The best-arm identification (BAI) problem is one of the most fundamental problems in interactive machine learning, which has two flavors: the fixed-budget setting (FB) and the fixed-confidence setting (FC). For $K$-armed bandits with the unique best arm, the optimal sample complexities for both settings have been settled down, and they match up to logarithmic factors. This prompts an interesting research question about the generic, potentially structured BAI problems: Is FB harder than FC or the other way around? In this paper, we show that FB is no harder than FC up to logarithmic factors. We do this constructively: we propose a novel algorithm called FC2FB (fixed confidence to fixed budget), which is a meta algorithm that takes in an FC algorithm $\mathcal{A}$ and turn it into an FB algorithm. We prove that this FC2FB enjoys a sample complexity that matches, up to logarithmic factors, that of the sample complexity of $\mathcal{A}$. This means that the optimal FC sample complexity is an upper bound of the optimal FB sample complexity up to logarithmic factors. Our result not only reveals a fundamental relationship between FB and FC, but also has a significant implication: FC2FB, combined with existing state-of-the-art FC algorithms, leads to improved sample complexity for a number of FB problems.

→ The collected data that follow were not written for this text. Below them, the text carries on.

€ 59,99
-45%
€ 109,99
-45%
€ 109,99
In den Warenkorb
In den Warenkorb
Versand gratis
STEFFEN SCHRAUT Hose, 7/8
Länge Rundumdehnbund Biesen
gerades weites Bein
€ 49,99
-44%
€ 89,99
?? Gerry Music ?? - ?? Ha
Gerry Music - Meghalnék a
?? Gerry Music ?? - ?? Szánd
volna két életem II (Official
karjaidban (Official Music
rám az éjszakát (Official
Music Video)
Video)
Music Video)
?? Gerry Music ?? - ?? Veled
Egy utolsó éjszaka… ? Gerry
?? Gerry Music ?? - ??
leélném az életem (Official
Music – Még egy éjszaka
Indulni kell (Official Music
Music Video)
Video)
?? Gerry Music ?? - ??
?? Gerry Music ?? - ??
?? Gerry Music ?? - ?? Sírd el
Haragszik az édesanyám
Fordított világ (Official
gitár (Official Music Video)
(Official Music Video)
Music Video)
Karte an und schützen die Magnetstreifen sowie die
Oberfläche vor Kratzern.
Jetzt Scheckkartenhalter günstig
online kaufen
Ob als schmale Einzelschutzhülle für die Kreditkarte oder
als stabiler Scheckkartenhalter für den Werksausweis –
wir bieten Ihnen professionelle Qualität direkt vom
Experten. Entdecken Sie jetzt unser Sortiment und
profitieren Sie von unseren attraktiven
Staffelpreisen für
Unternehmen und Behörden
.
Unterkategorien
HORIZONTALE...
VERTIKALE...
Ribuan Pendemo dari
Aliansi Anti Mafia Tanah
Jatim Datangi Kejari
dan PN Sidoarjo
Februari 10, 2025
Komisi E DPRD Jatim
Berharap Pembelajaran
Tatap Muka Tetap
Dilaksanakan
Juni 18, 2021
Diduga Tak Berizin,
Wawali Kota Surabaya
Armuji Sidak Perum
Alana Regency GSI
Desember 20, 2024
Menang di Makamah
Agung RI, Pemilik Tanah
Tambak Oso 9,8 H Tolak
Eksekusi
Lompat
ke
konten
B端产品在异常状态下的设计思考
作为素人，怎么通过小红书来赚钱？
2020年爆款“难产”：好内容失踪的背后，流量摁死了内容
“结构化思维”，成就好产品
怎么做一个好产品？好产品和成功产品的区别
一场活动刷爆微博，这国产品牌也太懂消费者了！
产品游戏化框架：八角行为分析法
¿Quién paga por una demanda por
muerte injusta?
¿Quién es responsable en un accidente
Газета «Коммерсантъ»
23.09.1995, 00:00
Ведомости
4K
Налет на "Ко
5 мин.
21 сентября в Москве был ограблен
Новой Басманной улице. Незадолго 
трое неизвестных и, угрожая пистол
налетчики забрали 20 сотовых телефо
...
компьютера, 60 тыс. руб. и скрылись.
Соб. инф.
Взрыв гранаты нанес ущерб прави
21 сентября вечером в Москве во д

翻译：最佳臂识别（BAI）问题是交互式机器学习中最基本的问题之一，其包含两种设定：固定预算（FB）与固定置信度（FC）。对于具有唯一最佳臂的 $K$ 臂赌博机问题，两种设定的最优样本复杂度均已确定，且二者在对数因子内匹配。这引出了一个关于通用、可能具有结构性的 BAI 问题的有趣研究课题：FB 是否比 FC 更难，抑或相反？本文证明，在对数因子内，FB 不劣于 FC。我们通过构造性方法实现这一点：提出了一种名为 FC2FB（固定置信度转固定预算）的新型算法，它是一种元算法，接收一个 FC 算法 $\mathcal{A}$ 并将其转换为一个 FB 算法。我们证明，该 FC2FB 算法享有的样本复杂度与算法 $\mathcal{A}$ 的样本复杂度在对数因子内匹配。这意味着最优的 FC 样本复杂度是对数因子内最优 FB 样本复杂度的上界。我们的结果不仅揭示了 FB 与 FC 之间的基本关系，还具有重要启示：FC2FB 与现有最先进的 FC 算法相结合，可为一系列 FB 问题带来改进的样本复杂度。